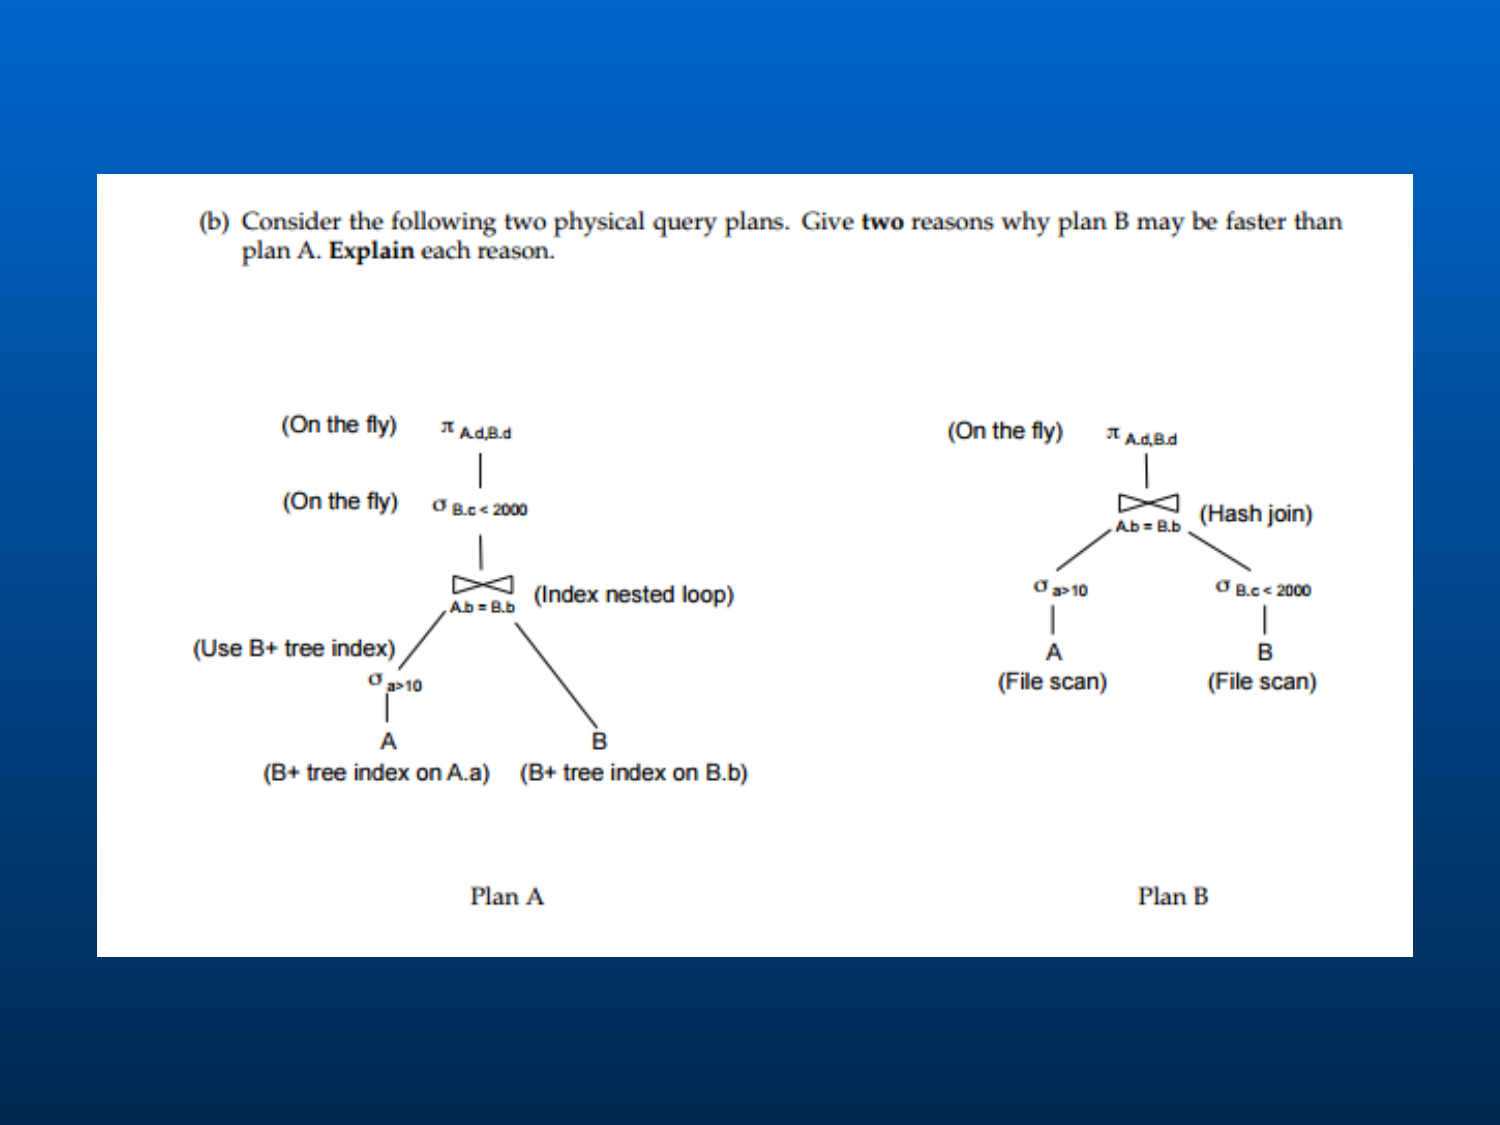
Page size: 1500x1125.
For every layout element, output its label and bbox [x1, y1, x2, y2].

picture [97, 174, 1413, 957]
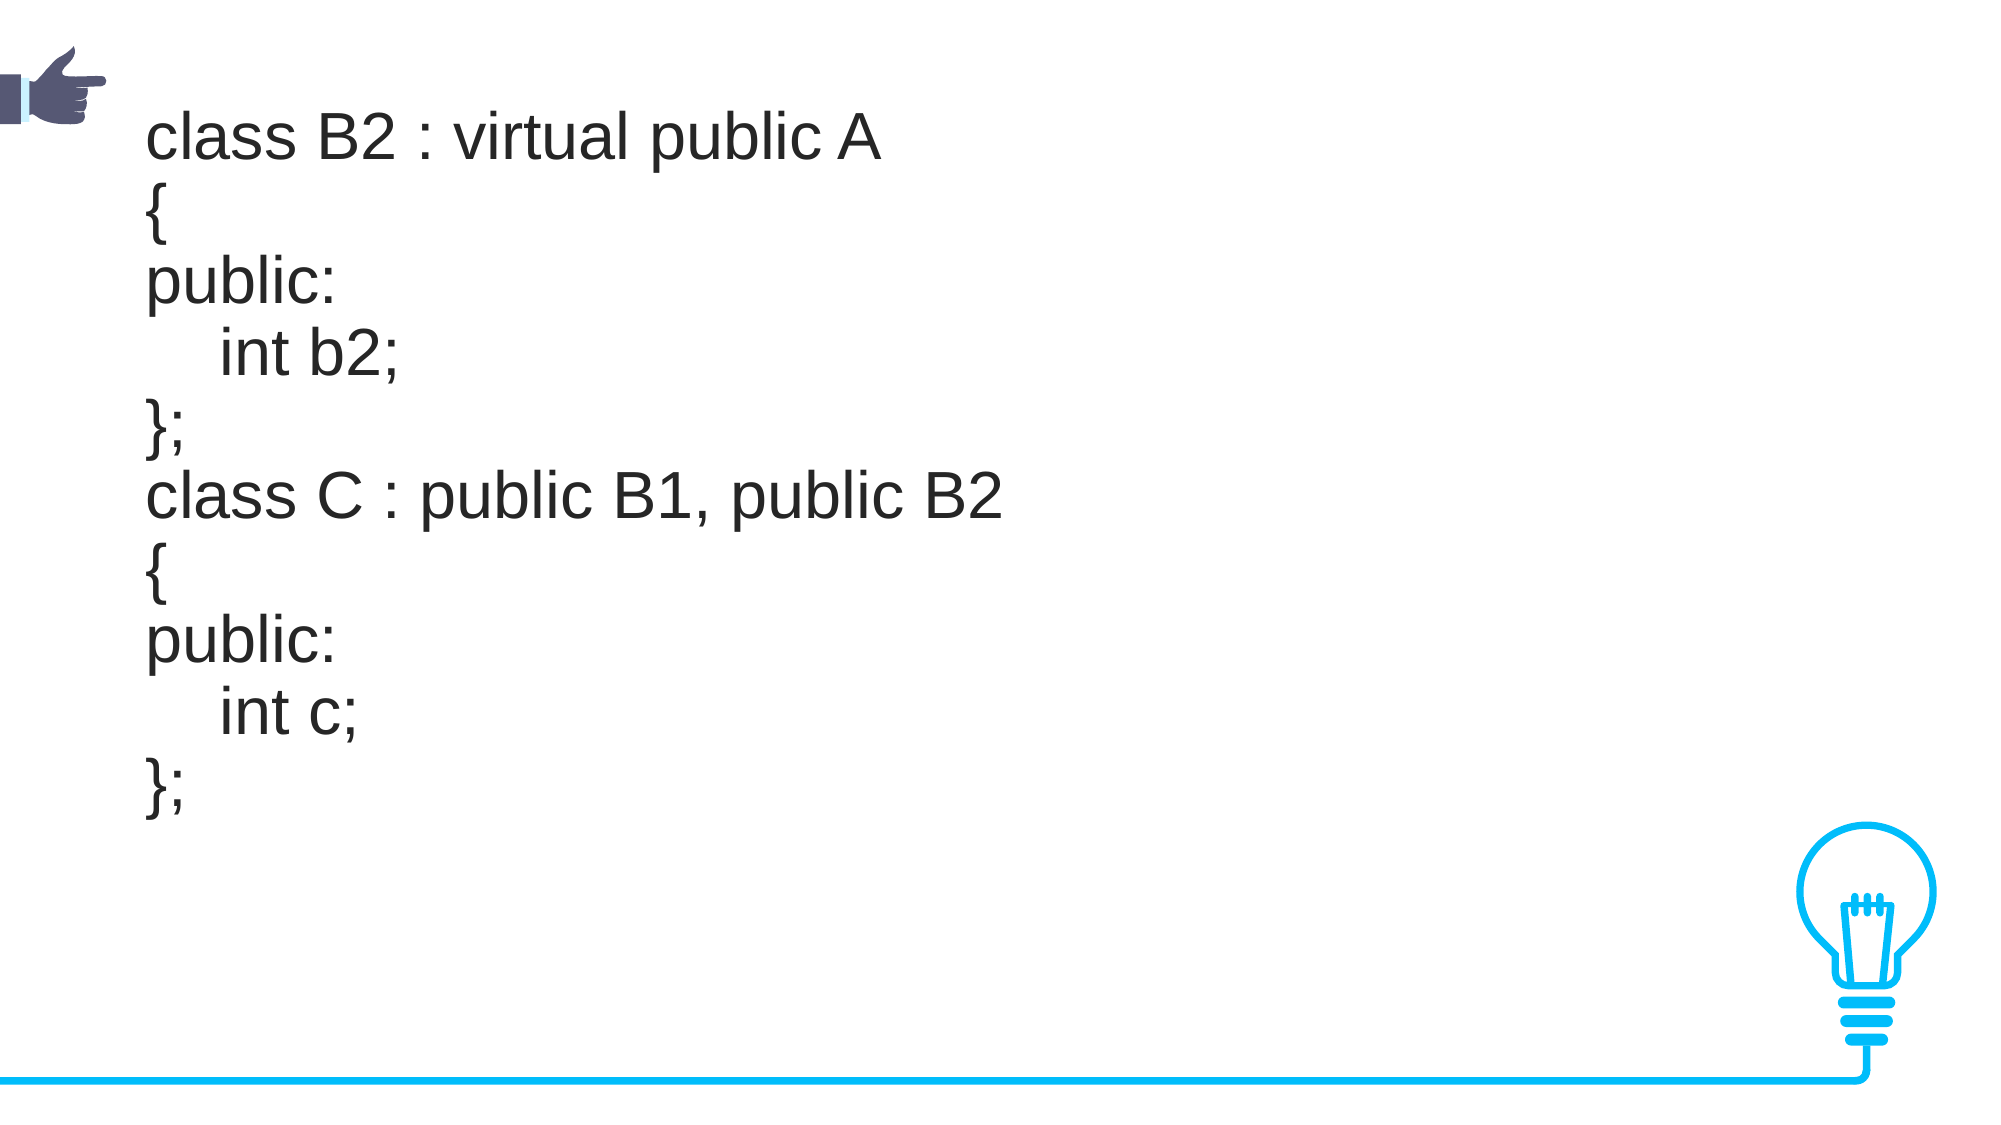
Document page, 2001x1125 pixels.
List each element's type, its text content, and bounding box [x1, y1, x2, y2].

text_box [0, 46, 107, 125]
list class B2 : virtual public A { public: int b2; }; class C : public B1, public B2 { public: int c; }; [130, 46, 1927, 970]
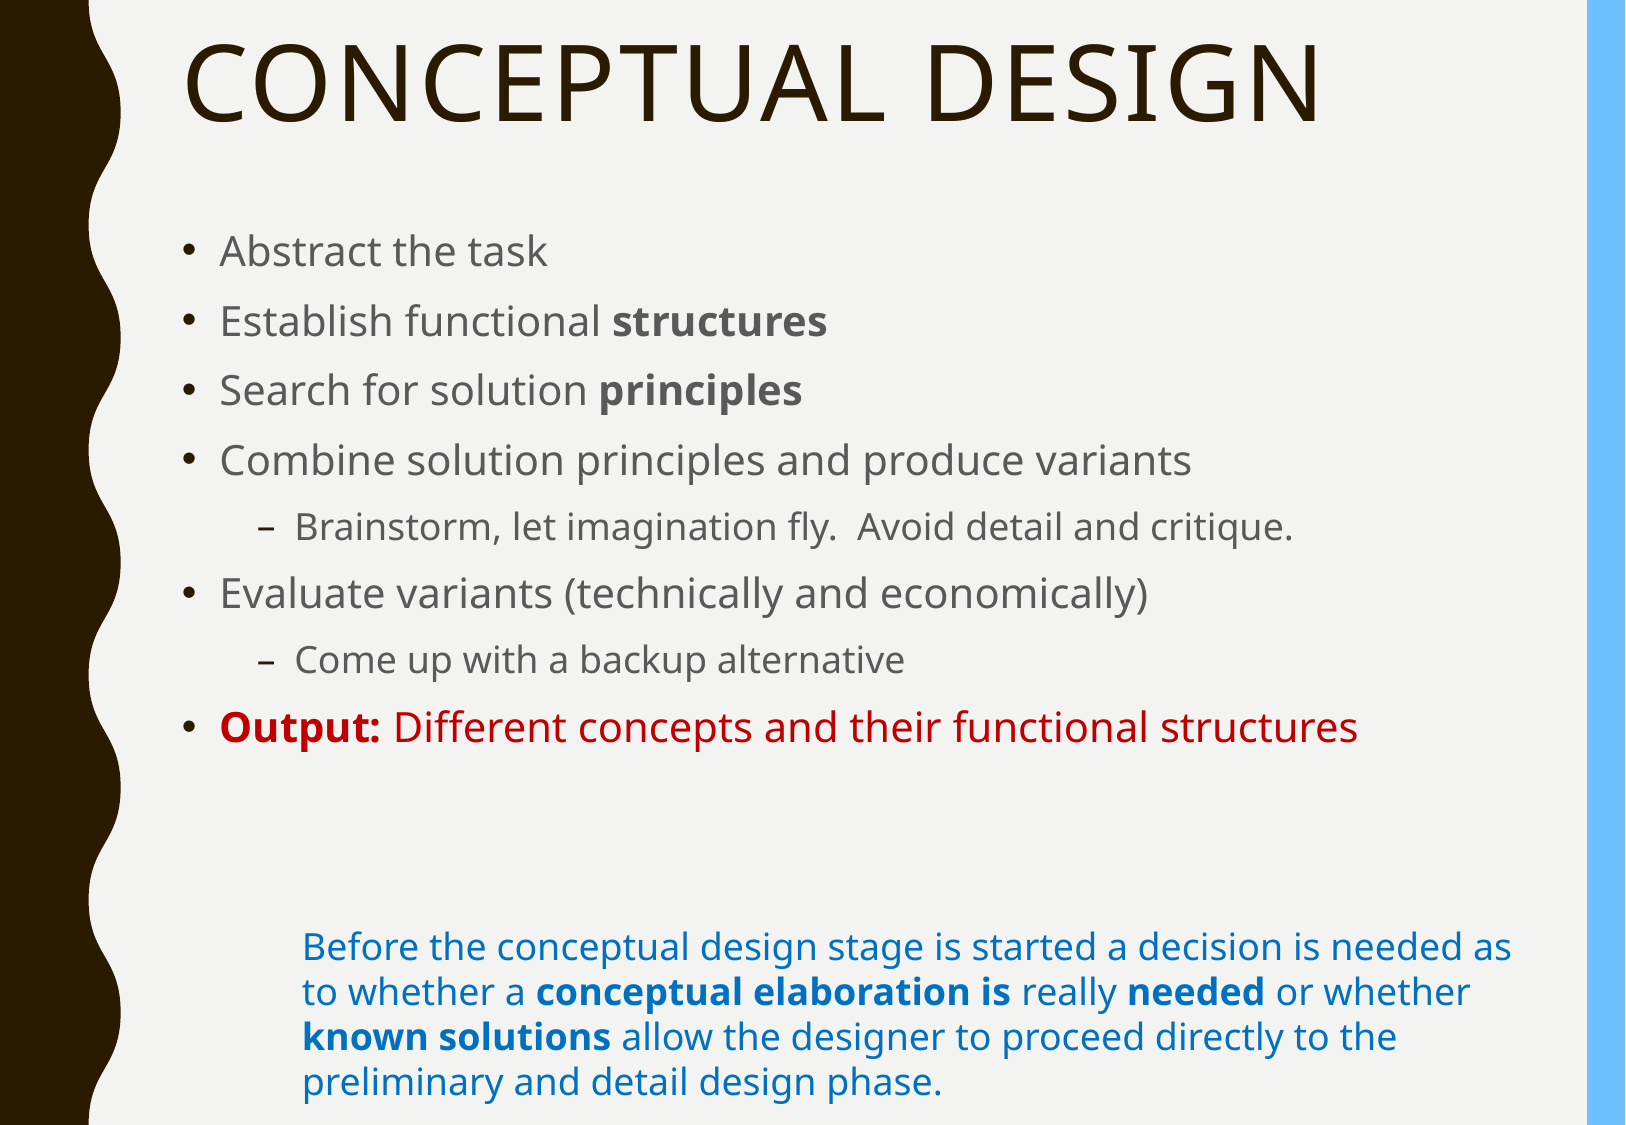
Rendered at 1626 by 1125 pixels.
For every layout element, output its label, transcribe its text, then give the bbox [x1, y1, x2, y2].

# TASK REQUIREMENTS
Leaving the pictures aside, give back all the records exactly as they are.

# ANSWER TO THIS EXERCISE
Page size: 1500x1125.
For every layout element, output its label and bbox [x1, y1, x2, y2].

picture [97, 174, 1413, 957]
Document page, 2001x1125 pixels.
List each element's type, its text content, and bounding box [x1, y1, x2, y2].

text_box [0, 46, 107, 125]
list class B2 : virtual public A { public: int b2; }; class C : public B1, public B2 { public: int c; }; [130, 46, 1927, 970]
Rendered at 1626 by 1125 pixels.
For every layout element, output its label, transcribe its text, then give the bbox [x1, y1, x2, y2].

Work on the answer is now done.